### DOCUMENT EXCERPT
---
There has been a strong trend out of the cities, and for houses with more space above units with small square footage. On top of that, home working has freed up many city residents to move to more regional areas.
Rents on the South Coast have gone up over 22% in the last year, while on the Central Coast, they have risen 19.5%.
“In some pockets of Sydney, many parts of the Central Coast and Newcastle and a few parts of Wollongong, rents have significantly grown,” said Plohl. “It comes down to the large rental crisis in these markets.”
“For some of our clients, especially outside of Sydney and in the housing market not units, we’ve seen a big increase in asking rents and also we’ve seen many instances where prospective tenants have paid well above asking rents.”
“For instance, a property that is listed for $550 a week, we get applications at $570 and even up to $590.”
“I’ve had instances in my personal portfolio – the last was up in the north of Brisbane: we listed for $360 and ended up renting for $390. It’s definitely happening across the board in many markets. That’s what we’re seeing at the coalface.”
This is contributing to what has been described as the “two Australias”, where some are permanently priced out of buying but also live in areas where renting is increasingly unaffordable.
“There’s been a few instances where, in some markets, it is becoming cheaper to buy than to rent,” said Plohl. “We’ve seen that in a bunch of different locations.”
“The deposit a big thing that is holding people back. If you’re in Sydney, where the median price is $1.3 million or thereabouts, needing even a 10% deposit is $130,000, or a 20% is $260,000. Who has that funding lying around?”
“It’s very challenging. They might be able to afford the mortgage repayments, but they can’t come up with those numbers. That’s something that’s very common and that we are seeing in Sydney.”
Clients are getting around this by staying in the cities to live, but buying elsewhere, a phenomenon known as ‘rentvesting’.
“Then it comes back to lots of people, lots of our clients, who are looking at the rentvesting strategy,” explains Plohl.
“They work in Sydney and they like it there, so they don’t necessarily want to leave and will continue renting, and the deposit that they have won’t buy them a property in Sydney anyway.”
“So let’s go put that into a regional location, whether that’s Central Coast and Newcastle or regional Victoria, New South Wales or up in Brisbane where it’s much more affordable and you can get a good rental return. We’re seeing that strategy increasing in demand considerably.”
---
[Extracted data entries]
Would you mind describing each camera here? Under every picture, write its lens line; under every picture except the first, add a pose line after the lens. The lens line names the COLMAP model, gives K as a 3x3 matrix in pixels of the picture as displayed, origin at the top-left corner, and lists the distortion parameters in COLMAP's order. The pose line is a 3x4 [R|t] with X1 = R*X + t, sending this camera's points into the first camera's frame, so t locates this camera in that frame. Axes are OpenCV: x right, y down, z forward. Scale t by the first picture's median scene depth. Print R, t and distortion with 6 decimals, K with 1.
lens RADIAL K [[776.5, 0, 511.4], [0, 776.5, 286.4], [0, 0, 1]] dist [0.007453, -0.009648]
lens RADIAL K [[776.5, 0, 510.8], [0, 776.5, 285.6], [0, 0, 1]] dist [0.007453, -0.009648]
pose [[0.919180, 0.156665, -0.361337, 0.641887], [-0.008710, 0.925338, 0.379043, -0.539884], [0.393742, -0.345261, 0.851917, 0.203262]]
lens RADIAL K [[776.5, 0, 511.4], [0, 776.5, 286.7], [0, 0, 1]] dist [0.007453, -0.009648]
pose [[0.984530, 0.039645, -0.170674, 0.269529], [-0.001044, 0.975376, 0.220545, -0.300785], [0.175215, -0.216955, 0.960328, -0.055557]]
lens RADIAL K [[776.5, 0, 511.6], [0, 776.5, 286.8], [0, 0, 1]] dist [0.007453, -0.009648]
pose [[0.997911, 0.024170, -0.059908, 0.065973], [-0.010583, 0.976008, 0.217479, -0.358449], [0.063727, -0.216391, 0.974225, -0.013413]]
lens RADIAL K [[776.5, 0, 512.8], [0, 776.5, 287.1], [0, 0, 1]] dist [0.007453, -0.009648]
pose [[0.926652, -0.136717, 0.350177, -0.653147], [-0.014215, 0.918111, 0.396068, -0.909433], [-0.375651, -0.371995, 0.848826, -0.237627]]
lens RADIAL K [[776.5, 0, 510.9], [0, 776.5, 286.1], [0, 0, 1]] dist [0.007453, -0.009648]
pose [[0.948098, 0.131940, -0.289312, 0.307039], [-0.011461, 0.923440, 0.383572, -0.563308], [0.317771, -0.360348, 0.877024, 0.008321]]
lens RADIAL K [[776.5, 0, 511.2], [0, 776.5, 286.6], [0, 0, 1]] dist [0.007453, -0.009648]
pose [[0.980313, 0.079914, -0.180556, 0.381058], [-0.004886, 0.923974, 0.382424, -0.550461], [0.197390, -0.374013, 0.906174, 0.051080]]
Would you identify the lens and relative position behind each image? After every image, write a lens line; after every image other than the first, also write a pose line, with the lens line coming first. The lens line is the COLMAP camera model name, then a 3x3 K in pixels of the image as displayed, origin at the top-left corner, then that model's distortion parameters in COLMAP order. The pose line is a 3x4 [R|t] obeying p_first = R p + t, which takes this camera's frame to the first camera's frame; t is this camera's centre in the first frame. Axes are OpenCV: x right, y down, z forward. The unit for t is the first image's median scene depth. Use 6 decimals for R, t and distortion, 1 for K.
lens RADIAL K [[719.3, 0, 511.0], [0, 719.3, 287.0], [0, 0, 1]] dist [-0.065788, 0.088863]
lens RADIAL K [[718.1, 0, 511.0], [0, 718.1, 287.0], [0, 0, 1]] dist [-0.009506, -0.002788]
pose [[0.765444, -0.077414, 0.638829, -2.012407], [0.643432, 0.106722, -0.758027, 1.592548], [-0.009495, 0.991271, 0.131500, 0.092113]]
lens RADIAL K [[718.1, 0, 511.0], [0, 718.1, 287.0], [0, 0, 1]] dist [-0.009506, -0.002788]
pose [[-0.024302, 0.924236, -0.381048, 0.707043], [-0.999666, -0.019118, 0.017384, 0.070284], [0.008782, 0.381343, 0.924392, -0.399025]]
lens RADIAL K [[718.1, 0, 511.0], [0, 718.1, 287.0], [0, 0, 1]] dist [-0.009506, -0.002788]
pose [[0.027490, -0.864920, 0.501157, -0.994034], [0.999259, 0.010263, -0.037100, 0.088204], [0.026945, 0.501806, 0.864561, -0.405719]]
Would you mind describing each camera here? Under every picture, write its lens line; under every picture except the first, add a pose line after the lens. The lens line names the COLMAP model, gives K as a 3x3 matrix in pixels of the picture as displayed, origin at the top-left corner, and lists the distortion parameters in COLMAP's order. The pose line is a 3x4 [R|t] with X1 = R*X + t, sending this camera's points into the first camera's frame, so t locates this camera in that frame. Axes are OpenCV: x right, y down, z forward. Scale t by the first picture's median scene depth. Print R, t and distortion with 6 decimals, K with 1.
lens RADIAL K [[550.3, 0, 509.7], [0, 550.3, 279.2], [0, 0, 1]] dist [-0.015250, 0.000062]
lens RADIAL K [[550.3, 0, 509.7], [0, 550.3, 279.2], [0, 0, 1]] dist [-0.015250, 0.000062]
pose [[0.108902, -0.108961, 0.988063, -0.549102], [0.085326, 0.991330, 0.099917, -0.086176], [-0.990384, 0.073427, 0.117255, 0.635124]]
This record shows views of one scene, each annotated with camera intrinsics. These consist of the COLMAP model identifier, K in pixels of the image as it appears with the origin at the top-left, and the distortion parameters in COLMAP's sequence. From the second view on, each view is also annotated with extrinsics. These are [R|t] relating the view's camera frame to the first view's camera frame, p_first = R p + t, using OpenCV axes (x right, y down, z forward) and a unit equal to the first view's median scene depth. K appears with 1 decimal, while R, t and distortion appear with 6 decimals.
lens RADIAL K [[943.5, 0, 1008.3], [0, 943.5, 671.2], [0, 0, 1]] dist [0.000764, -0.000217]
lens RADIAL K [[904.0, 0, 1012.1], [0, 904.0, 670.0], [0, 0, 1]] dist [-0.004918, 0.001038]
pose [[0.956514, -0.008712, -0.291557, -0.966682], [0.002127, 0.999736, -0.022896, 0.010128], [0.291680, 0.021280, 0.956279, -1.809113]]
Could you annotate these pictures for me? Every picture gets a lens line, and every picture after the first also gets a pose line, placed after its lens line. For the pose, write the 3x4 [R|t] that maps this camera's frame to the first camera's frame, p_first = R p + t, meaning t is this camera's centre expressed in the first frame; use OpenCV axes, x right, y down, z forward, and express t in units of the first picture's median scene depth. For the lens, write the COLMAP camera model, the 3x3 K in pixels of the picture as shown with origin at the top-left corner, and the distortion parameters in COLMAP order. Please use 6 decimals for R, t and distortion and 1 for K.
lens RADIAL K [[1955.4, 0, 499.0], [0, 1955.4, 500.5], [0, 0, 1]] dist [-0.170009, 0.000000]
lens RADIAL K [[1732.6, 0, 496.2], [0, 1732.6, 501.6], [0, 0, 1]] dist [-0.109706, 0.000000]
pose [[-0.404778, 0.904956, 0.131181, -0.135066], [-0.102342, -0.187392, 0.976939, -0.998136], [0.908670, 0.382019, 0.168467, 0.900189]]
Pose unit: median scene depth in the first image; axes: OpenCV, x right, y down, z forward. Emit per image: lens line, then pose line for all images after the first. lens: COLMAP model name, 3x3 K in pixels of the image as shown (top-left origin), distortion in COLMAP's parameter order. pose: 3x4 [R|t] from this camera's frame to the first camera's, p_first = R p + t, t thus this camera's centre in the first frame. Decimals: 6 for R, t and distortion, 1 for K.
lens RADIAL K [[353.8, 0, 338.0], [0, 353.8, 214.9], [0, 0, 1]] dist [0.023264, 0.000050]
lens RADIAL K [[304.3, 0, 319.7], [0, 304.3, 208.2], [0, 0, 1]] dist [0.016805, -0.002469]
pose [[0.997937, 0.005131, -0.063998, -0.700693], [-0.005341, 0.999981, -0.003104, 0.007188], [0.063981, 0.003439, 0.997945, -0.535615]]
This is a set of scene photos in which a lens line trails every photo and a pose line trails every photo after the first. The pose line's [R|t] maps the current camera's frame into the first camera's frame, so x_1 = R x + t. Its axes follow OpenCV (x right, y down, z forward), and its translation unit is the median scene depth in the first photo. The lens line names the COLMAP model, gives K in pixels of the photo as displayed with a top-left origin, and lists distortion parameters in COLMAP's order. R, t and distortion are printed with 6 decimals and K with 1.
---
### THE PROBLEM
Quote the passage on rising rents exactly, from "This is contributing" to "is increasingly unaffordable.", both included.

### SOLUTION FOR THIS EXERCISE
This is contributing to what has been described as the “two Australias”, where some are permanently priced out of buying but also live in areas where renting is increasingly unaffordable.